- IATA: none; ICAO: none; FAA LID: D15;

Summary
- Airport type: Public
- Owner: Village of Lake Isabella
- Serves: Lake Isabella, Michigan
- Time zone: UTC−05:00 (-5)
- • Summer (DST): UTC−04:00 (-4)
- Elevation AMSL: 886 ft / 270 m
- Coordinates: 43°38′40″N 084°58′55″W﻿ / ﻿43.64444°N 84.98194°W
- Interactive map of Lake Isabella - Cal Brewer Memorial Airport

Runways
| Direction | Length |  | Surface |
| ft | m |
| 11/29 | 2,582 | 787 | Asphalt |

Statistics (2015)
- Aircraft operations: 1,264
- Based aircraft: 9
- Source: FAA, Michigan Airport Directory

= Lake Isabella – Cal Brewer Memorial Airport =

Lake Isabella – Cal Brewer Memorial Airport is a public use airport located one nautical mile (2 km) east of the central business district of Lake Isabella, in Isabella County, Michigan, United States. The airport is owned by the Village of Lake Isabella. It was formerly known as Lake Isabella Airpark.

== Facilities and aircraft ==
The airport covers an area of 18 acres (7 ha) at an elevation of 886 feet (270 m) above mean sea level.

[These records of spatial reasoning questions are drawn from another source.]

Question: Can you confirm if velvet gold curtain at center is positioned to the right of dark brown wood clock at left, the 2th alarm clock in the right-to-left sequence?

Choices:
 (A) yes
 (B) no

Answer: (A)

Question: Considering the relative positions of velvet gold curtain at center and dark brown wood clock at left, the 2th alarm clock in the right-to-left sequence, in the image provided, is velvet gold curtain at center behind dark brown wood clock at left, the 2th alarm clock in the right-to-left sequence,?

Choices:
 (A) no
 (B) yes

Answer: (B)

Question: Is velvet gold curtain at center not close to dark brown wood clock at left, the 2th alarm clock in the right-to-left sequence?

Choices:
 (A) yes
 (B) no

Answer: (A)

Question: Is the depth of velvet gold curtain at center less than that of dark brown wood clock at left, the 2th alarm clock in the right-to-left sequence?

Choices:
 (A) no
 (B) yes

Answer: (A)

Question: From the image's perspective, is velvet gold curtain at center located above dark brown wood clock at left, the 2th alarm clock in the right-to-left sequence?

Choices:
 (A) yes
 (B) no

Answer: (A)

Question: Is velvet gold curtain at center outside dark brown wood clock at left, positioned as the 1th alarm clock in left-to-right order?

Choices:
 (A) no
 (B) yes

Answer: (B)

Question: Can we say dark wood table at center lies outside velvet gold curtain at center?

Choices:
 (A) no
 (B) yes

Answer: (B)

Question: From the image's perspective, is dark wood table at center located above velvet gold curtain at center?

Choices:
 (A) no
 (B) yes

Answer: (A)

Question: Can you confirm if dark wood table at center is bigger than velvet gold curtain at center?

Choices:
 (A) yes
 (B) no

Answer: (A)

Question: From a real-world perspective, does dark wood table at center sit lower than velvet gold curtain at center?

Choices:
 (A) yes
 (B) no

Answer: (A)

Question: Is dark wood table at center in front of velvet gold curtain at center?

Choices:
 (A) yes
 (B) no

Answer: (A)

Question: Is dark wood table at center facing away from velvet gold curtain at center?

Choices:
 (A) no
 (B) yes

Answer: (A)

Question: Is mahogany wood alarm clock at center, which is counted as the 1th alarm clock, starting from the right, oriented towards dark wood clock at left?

It has one runway,designated 11/29 with an asphalt surface measuring 2,582 by 50 feet (787 x 15 m).

For the 12-month period ending December 31, 2015, the airport had 1,264 aircraft operations, an average of 24 per week. It was all general aviation. For the same time period, there were 6 aircraft based at the airport, all single-engine airplanes.

The airport does not have a fixed-base operator, and no fuel is available.